Searching for Resistance Genes
The National Institutes of Health maintains a depository of malaria parasites from around the world collected over decades. Tapping this resource and the labs of HSPH partners in Africa, the researchers collected 57 parasites from three continents—some of them sensitive to antimalarial drugs, and others resistant to one or more. Though the first P. falciparum genome was sequenced in 2002, only recently have malaria scientists begun genomic searches for resistance genes.
For their study, the HSPH and Broad investigators began by scanning the parasites’ DNA for regions that had undergone recent evolutionary changes, some of which might reflect adaptation under selective pressure from malaria drugs. With this method, the scientists identified 15 genes showing signs of recent selection.
Determining which of these genes were implicated in resistance required a second step—a genome-wide association study, or GWAS. The GWAS search drew on HSPH researchers’ expertise in molecular biology and drug resistance, combined with the Broad’s prowess in gene sequencing and computational biology.
The GWAS was designed to home in on genetic variants present in parasites resistant to 13 antimalarial drugs, but not present in drug-sensitive ones. The scientists constructed a fine-resolution map of more than 17,000 points of reference, called SNPs, spaced regularly throughout the genomes; it was the densest SNP array yet applied to the malaria parasite.
“We had no idea if it was going to work or not,” Van Tyne said of the two-pronged method. Much to the scientists’ relief, the searches immediately detected a gene for chloroquine resistance that had been discovered previously with older techniques. This validation that they were on the right track “made us very happy when we saw it,” recalls Van Tyne. “It gave us a green light for the rest of the study.”
The GWAS netted several new resistance-associated genes, including one, dubbed PF10-355, that looked like a particularly strong candidate. To test this further, Van Tyne transferred PF10-355 into a drug-sensitive parasite. Sure enough, the addition of the gene increased the parasite’s resistance to three related antimalarial drugs.
Genes to the Globe
Wirth and others involved in the project say the new genomic search tool opens up “endless possibilities” that could lead to improvements in detecting and combating antimalarial resistance.

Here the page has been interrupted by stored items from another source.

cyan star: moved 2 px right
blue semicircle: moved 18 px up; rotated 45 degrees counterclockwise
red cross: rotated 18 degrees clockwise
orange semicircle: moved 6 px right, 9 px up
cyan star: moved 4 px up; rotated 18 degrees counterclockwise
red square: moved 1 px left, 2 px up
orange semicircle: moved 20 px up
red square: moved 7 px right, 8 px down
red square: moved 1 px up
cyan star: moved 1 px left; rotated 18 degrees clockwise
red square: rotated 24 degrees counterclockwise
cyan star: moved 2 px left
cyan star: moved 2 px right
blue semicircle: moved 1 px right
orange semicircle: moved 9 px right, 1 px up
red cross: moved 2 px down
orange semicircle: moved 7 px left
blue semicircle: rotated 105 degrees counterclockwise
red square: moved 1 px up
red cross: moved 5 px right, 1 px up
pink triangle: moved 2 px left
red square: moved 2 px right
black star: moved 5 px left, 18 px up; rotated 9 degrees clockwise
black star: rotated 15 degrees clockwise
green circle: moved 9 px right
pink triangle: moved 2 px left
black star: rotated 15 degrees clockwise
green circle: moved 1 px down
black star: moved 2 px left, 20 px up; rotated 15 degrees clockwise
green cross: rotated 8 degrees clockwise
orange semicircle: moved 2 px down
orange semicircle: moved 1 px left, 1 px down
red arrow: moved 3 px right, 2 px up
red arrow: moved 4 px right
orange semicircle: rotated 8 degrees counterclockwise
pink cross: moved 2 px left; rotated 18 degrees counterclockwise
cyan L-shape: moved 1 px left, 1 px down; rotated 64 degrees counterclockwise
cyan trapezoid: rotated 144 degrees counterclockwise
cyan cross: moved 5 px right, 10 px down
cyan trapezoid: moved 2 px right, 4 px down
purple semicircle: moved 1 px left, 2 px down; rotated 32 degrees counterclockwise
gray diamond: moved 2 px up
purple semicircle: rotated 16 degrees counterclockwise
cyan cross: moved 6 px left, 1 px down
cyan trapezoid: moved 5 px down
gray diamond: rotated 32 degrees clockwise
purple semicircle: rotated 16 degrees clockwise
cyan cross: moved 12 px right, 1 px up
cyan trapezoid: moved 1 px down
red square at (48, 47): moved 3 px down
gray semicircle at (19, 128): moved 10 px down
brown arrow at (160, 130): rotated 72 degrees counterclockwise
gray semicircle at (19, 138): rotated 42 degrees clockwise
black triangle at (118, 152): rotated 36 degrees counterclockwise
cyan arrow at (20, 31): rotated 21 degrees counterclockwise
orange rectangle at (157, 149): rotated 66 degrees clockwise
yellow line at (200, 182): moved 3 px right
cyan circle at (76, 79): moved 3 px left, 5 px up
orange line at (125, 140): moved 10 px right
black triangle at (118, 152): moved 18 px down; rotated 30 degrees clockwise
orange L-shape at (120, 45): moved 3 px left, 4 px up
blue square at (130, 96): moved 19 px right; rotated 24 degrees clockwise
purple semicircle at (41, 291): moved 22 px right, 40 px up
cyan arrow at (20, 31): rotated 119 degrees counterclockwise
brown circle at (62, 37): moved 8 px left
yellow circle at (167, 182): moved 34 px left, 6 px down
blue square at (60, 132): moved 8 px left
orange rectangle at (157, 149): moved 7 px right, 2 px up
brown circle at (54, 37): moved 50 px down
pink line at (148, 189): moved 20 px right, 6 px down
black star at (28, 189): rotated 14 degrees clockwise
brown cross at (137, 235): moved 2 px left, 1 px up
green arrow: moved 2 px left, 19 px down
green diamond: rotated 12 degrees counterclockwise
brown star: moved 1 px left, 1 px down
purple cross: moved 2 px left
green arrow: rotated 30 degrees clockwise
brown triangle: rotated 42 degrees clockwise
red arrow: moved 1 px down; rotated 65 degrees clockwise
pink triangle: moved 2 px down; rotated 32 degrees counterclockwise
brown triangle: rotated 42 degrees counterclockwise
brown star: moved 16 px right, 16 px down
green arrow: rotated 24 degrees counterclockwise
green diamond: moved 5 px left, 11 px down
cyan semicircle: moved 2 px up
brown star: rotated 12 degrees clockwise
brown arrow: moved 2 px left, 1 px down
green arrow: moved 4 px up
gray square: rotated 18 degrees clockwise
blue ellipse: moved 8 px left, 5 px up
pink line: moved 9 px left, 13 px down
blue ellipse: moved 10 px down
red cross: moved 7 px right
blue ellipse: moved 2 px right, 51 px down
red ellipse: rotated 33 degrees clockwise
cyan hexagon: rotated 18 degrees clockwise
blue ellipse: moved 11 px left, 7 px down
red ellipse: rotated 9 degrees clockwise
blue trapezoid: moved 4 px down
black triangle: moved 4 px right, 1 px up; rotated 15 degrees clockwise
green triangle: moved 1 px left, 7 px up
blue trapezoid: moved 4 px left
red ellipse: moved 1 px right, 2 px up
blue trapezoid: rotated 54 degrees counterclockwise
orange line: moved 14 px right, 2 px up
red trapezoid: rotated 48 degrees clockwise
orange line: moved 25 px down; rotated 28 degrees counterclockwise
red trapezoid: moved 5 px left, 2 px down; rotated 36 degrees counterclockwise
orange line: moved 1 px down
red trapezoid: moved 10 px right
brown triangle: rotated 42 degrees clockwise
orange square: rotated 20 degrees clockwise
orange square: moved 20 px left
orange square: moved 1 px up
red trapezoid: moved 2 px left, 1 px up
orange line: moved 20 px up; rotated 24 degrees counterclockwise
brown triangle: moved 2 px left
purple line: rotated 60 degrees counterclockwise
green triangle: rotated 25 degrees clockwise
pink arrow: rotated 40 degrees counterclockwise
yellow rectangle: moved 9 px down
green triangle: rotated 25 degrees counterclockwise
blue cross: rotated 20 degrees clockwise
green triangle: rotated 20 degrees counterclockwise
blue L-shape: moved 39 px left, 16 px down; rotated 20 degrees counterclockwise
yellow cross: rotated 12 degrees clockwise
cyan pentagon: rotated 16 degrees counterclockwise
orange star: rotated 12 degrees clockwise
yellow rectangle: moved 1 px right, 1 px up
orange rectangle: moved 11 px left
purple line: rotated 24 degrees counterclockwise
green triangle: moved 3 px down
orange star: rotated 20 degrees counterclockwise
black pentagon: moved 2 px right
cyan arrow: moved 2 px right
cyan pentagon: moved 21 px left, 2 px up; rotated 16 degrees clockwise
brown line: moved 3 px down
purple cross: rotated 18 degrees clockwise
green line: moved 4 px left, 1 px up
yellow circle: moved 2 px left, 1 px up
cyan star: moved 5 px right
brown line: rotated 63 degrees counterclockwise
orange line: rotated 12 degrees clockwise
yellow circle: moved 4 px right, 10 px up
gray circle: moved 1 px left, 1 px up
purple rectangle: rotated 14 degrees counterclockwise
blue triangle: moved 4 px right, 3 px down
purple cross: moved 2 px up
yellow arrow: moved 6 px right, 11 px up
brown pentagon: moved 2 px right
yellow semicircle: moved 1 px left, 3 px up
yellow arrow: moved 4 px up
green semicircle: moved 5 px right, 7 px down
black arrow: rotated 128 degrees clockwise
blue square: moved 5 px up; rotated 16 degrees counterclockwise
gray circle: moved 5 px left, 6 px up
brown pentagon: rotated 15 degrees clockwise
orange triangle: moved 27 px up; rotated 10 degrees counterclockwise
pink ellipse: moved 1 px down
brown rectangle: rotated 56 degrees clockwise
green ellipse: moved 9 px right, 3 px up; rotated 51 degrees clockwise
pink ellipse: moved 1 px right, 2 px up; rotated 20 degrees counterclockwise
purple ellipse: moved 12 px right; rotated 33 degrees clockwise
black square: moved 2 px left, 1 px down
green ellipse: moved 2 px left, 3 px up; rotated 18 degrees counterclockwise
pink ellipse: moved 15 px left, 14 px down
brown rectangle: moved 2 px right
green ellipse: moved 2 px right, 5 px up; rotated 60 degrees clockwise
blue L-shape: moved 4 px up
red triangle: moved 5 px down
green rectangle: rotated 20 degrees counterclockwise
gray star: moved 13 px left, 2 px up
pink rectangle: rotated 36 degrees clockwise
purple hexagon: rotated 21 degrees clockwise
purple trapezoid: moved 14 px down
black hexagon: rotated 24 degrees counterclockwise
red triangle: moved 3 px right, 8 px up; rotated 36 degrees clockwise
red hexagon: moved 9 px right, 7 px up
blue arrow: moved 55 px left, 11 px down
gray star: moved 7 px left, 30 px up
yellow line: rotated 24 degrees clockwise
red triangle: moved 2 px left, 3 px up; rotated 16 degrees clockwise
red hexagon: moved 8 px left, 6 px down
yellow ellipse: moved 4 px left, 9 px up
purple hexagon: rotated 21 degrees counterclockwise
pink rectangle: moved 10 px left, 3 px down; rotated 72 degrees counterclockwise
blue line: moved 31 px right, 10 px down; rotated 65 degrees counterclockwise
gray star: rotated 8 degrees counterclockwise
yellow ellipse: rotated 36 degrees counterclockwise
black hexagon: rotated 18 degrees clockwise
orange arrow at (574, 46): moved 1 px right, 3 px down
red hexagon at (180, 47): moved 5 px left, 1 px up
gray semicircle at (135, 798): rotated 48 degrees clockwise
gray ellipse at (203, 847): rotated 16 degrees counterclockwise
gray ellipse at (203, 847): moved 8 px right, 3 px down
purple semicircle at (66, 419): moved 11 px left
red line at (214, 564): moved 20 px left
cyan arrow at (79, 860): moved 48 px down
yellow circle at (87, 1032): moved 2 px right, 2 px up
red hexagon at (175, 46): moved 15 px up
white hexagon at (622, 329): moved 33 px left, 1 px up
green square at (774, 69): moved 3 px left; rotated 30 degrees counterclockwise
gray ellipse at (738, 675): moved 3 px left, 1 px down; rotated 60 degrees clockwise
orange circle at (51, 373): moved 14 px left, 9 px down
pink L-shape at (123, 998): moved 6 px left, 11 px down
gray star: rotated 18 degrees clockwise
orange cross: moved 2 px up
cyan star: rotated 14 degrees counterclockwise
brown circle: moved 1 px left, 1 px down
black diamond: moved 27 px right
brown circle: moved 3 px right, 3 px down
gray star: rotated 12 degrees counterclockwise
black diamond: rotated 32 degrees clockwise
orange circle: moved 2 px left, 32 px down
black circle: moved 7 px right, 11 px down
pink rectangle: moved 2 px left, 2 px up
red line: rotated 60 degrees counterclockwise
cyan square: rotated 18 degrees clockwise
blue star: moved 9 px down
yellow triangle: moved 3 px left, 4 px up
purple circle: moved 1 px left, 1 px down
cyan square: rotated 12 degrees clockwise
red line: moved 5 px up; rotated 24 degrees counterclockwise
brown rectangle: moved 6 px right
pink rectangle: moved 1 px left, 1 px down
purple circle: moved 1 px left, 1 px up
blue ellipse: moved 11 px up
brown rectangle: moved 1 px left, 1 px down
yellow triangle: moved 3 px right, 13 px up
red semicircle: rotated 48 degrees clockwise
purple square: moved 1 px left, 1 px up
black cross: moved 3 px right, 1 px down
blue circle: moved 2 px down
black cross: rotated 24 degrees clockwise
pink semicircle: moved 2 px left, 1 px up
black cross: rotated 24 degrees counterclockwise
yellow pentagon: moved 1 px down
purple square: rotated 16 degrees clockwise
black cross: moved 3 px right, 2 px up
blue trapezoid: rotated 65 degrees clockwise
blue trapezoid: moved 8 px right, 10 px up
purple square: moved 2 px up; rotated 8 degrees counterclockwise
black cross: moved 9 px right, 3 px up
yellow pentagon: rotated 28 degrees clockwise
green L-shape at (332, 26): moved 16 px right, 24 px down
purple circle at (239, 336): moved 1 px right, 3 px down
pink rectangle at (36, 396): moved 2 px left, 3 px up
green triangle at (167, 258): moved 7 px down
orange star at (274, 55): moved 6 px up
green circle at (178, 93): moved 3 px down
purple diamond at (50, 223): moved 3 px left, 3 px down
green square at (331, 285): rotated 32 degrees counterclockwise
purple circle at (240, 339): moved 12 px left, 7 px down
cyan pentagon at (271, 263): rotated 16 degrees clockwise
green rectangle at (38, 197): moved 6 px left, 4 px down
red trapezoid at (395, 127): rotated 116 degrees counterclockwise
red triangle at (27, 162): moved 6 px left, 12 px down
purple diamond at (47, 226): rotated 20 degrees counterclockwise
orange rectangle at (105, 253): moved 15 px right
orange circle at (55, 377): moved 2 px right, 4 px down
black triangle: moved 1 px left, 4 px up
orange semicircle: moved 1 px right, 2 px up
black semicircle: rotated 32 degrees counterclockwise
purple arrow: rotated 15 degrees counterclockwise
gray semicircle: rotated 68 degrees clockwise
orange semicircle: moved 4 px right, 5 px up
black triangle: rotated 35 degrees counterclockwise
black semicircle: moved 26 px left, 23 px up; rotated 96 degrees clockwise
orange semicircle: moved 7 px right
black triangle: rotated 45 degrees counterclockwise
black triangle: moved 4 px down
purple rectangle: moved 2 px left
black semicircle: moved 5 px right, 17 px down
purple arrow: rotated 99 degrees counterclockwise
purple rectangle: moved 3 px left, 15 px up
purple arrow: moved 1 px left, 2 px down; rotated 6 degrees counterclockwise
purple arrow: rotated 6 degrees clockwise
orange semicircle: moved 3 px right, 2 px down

“The paper we published is just the tip of the iceberg,” explains Van Tyne. With these new genomic tools, researchers can search not only for resistance genes, but also other mutated or variable genes that govern parasitic traits and the different outcomes that infected people experience.
Their greatest hope is that distinctive resistance-related mutations could become the basis of simple blood tests, able to be performed in community clinics in Africa, that could determine when a drug like artemisinin is losing its effectiveness in a certain population or geographic area. According to Wirth, “That would tell us that we need to use other drug combinations and implement focused intervention strategies to prevent the spread of resistant parasites.”
And, Van Tyne says, “this would all feed into research that could yield better antimalarial drugs.”
It would be hard to find a better story illustrating Dean Julio Frenk’s “genes to the globe” concept, adds Wirth. “Harvard has the ability to approach a problem like malaria from a fundamental understanding of the biology all the way to global issues like policy, finance, and all the pieces needed to address public health problems.”
Richard Saltus is a Boston-based freelance science journalist.